Mysterious behaviour of static_cast

Question

I am trying to implement a class of numeric vectors. I am using Qt template QVector which is similar to the STL vector

typedef float ArithmeticF;
typedef QVector<ArithmeticF> VectorFloat;

class VectorF : public VectorFloat
{
/// appends the rightSide to the end
VectorF& operator << (const VectorF& rightSide);
}

The thing that confuses me is that

VectorF& VectorF::operator << (const VectorF& rightSide)
{
static_cast<VectorFloat>(*this) <<  static_cast<VectorFloat>(rightSide);
return *this;
}

does not work at all. I tried to debug it line by line and the VectorFloat::operator<< does not get called at all. There are no errors, the program compiles and runs, but does nothing. However this works:

VectorF& VectorF::operator << (const VectorF& rightSide)
{
VectorFloat a = static_cast<VectorFloat>(*this);
VectorFloat b = static_cast<VectorFloat>(rightSide);
a << b;
*this = VectorF(a);
return *this;
}

I am just curious why is it so. I tried to dig into the static_cast command, but I cannot figure it out.

Please help me.

Answer 1

You are casting to the value type VectorFloat, which makes a copy of your *this object and applies the << operator to it. This temporary object gets promptly destroyed and thus nothing of effect could be observed.
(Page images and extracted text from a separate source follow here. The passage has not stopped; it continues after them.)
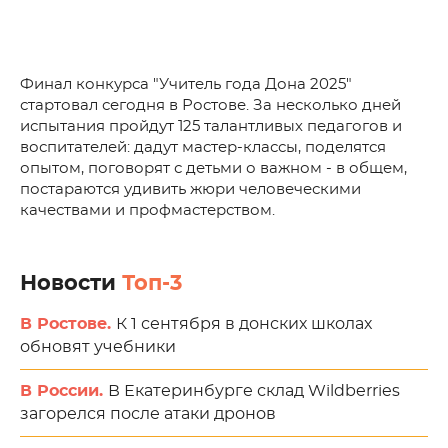
Финал конкурса "Учитель года Дона 2025"
стартовал сегодня в Ростове. За несколько дней
испытания пройдут 125 талантливых педагогов и
воспитателей: дадут мастер-классы, поделятся
опытом, поговорят с детьми о важном - в общем,
постараются удивить жюри человеческими
качествами и профмастерством.
Новости
Топ-3
В Ростове.
К 1 сентября в донских школах
обновят учебники
В России.
В Екатеринбурге склад Wildberries
загорелся после атаки дронов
You should cast to the reference VectorFloat& instead:

static_cast<VectorFloat&>(*this) <<  static_cast<VectorFloat>(rightSide);

The fact that second example works is easily explicable. You are storing the copied object in a variable, and you are reconstructing your VectorF based on this modified copy. There are WAY too many operations being done along the way (conversion to VectorFloat, converting back to VectorF, assignment to *this), but in practice it works.